I got up from the chair and crossed my arms in front of my chest. “
No.
You
are
right. I do
not
want to hear about your mama whining over my daddy. Just run on home and tell her to find herself another man. She's pretty enough, I guess.”

“Byrd, it ain't like that!
She
wants to end it with
him
.”

That hit me hard. My daddy was always teetering on the edge of a great big sadness that could, and would, eat him up whole. I didn't like his relationship with Lottie, but it kept him happy enough. In fact, they'd been friends for their whole entire lives before they started lovin' on each other.

“Uh-uh,” I said.

“Scout's honor! And you know what? I think it's good.
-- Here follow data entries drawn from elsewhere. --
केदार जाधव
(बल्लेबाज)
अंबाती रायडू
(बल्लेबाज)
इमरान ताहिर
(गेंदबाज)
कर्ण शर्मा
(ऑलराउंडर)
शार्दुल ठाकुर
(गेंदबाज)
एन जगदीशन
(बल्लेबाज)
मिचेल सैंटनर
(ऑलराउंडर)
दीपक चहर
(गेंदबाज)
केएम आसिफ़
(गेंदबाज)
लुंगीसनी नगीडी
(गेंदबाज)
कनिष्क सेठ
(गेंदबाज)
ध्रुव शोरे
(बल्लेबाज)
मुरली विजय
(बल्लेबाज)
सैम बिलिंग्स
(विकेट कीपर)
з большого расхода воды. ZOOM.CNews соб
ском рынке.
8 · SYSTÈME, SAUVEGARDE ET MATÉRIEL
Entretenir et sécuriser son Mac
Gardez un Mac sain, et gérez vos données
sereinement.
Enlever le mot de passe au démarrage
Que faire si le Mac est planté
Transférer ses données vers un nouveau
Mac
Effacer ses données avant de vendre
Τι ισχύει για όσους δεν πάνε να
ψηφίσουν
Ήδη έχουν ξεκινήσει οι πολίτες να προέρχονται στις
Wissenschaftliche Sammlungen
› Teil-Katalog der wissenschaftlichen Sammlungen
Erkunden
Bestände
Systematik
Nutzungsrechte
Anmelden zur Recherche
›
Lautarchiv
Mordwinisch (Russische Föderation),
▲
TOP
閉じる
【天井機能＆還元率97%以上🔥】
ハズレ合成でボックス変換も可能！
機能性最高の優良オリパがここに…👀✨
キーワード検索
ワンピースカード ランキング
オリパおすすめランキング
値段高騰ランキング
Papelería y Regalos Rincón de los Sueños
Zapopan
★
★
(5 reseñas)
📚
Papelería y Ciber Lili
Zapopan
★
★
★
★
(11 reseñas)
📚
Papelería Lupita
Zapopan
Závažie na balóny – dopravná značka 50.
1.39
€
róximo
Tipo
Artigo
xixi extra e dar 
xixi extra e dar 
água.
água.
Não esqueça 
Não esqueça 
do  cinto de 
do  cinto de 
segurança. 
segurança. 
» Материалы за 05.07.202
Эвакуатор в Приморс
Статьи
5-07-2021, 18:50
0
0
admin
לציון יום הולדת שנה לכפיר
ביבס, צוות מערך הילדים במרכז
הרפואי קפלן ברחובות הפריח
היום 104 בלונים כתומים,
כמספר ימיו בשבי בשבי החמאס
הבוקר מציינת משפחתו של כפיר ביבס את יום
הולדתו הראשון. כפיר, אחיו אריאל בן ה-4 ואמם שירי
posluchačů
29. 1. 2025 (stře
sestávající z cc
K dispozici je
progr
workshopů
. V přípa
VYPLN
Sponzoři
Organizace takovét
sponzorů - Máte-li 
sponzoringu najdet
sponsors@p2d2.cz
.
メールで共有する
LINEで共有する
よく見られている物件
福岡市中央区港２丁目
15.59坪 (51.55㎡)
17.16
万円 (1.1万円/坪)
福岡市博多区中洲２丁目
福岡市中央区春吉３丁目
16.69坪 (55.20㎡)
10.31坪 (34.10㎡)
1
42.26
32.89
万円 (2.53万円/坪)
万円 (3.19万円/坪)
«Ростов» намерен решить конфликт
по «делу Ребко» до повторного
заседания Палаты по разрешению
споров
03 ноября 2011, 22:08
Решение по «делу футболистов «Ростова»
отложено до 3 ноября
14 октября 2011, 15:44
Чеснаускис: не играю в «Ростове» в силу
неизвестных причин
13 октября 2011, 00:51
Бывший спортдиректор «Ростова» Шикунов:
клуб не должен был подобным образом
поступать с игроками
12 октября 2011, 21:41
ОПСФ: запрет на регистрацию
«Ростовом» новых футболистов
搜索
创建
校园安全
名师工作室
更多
Come on, Byrd, you and me ain't liked it from the git-go.”

“All right then, if you're so happy about it, why sulk all around and skip supper?”

“That's just it. I can't figure her out. The whole mess has her screwed up in the head. Cryin' all the time. Disgusting is what it is. And…”

“And what, spit it out.”

“And I think she's on some kind of drug. She's all loose lipped and weak-kneed.”

I was quiet.
Drug
is the worst, most ugly word in the English language. Drugs killed Naomi.

My daddy meddled with all sorts of drugs, too. Not to mention drinkin' it up with Jackson. I was always scared he'd find Naomi's love for anythin' comin' from that poppy flower. Opium was her favorite, like the caterpillar on the mushroom in
Alice's Adventures in Wonderland
, which, by the way, is a silly book. (Who'd eat anything without knowin' where it came from? Shoot.)